Rarely do we see expansion moves from African startups to European markets, but Kehinde is excited about the startup’s five-year progress and says there is more to come from it in the future.
“We’re really excited about the fact that we started in Nigeria and now our product is live in two European countries,” he said to TechCrunch. “Typically people come into Nigeria from other parts of the world but we’ve gone from Nigeria to other parts. We’re proud of the traction we’ve gotten in our push to build the biggest finance house for SMEs in our markets.”
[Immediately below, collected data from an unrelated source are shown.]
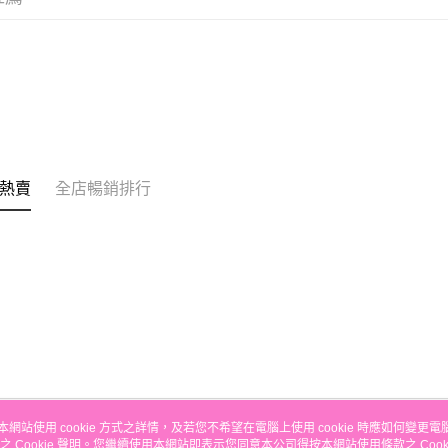
銀行匯款 
至eshop@
的訂單。 
送貨方式
取消。
付款後順
每筆HK$3
付款後順
每筆HK$3
熱賣
全店暢銷排行
本地配送
每筆HK$3
門市自取
免運費
其他地區
本網站使用 cookie 方式之詳情，及若您不希望在電腦上使用 cookie 時應如何變更電腦的
之 Cookie 聲明。您繼續使用本網站即表示您同意本公司得按本網站使用條款之 Cooki
關於我們
客戶服務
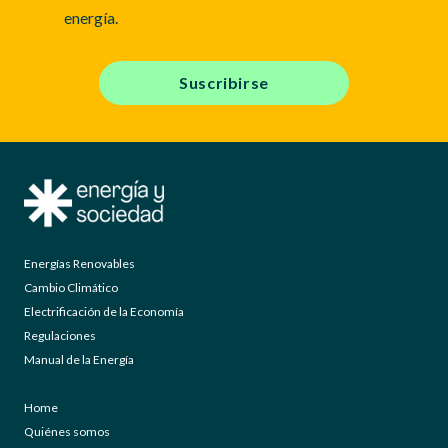
energía.
Suscribirse
Energías Renovables
Cambio Climático
Electrificación de la Economía
Regulaciones
Manual de la Energía
Home
Quiénes somos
With this new raise, Lidya plans to solidify its presence in its three keyy markets (including Poland and the Czech Republic). The investment also prompts adjustments for the company’s leadership structure in which co-founder Eksin has left Lidya to pursue other projects while Kehinde will stay on as the sole CEO.
Additionally, Lidya will be growing its teams in Lagos, Prague and Warsaw and use a portion of the new funds to support lines of credit as part of the company’s mission.